Further down the list – compiled by those nice people with far too much time on their hands at polling organisation YouGov – we have musophobia, the fear of mice, trypanophobia, the fear of needles, and pteromerhanophobia, the fear of flying. Apparently seven per cent of us say we are very afraid of the latter, despite it being, statistically, the safest way to travel. (But only if you're aboard an airplane or a helicopter.)
Crowds is another common fear, while three per cent say they have nyctophobia, or the fear of the dark.
Or perhaps you have coulrophobia, a fear of clowns? Four per cent of us say we are very afraid of them. (Although I cannot see it myself. If the clown was coming after me with, say, a chainsaw, then I might be slightly afraid, but even then I'd probably notice that he couldn't really run towards me because of those hilarious long shoes they always wear. That means the homicidal mirth-maker would have to chase me in his car – and as we all know, a clown's car can only move about three feet before the engine explodes in a cloud of white smoke and tinsel. Clowns? Nah, you're having a laugh. Well, you are if you're around six years old. Mind you, what if the clown was sitting next to you on a dark plane and he'd smuggled a snake into his hand luggage and kept trying to make you deliver a speech to the other passengers? Actually, you might be in trouble there...)

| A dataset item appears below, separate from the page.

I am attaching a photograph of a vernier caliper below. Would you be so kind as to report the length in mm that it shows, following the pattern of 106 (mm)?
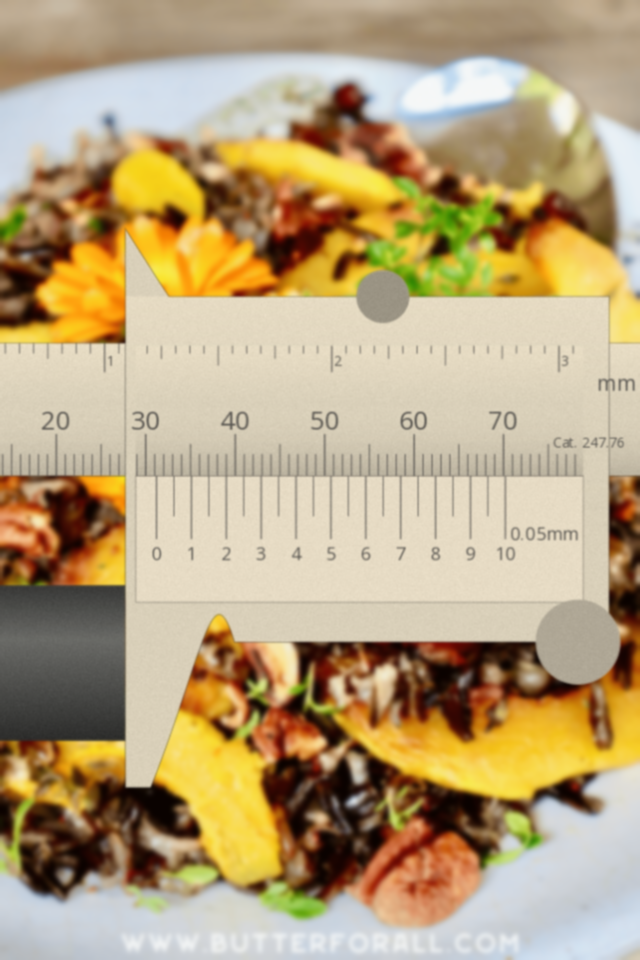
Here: 31.2 (mm)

Dogs. There's something you can worry about. Fear of dogs is known as cynophobia. Perfectly understandable if you live near Darren or Wayne who only feels like a real man if he's walking around with with one of those monster child-eating black dogs you saw in The Omen.
Fears, then, are something that unite us. We've all got a fear of something or other in common, and I suppose there's some reassurance in that.
For example, we've all had that moment where we're driving along a lonely country road late at night and hear a rattling sound coming from the engine. We've all experienced that.
And we all know that feeling when we stop by the side of the road and walk to the front of the car, with only the light of a full moon to guide us. You've been there, haven't you?
After checking there's nothing wrong we get back in and drive away.
And we've all looked in the mirror to see, rising up from behind the driver's seat, a face, flesh as cold and pallid as the moon above, eyes burning like black coals.
And we've all watched in terror as its mouth opens in a leering, terrible grin, exposing teeth like tiny daggers.
And we've all seen it reaching towards us, the dirt from the grave still under its long fingernails. And we've all just had time to scream...
Oh, so that one's just just me then, is it? Lovely.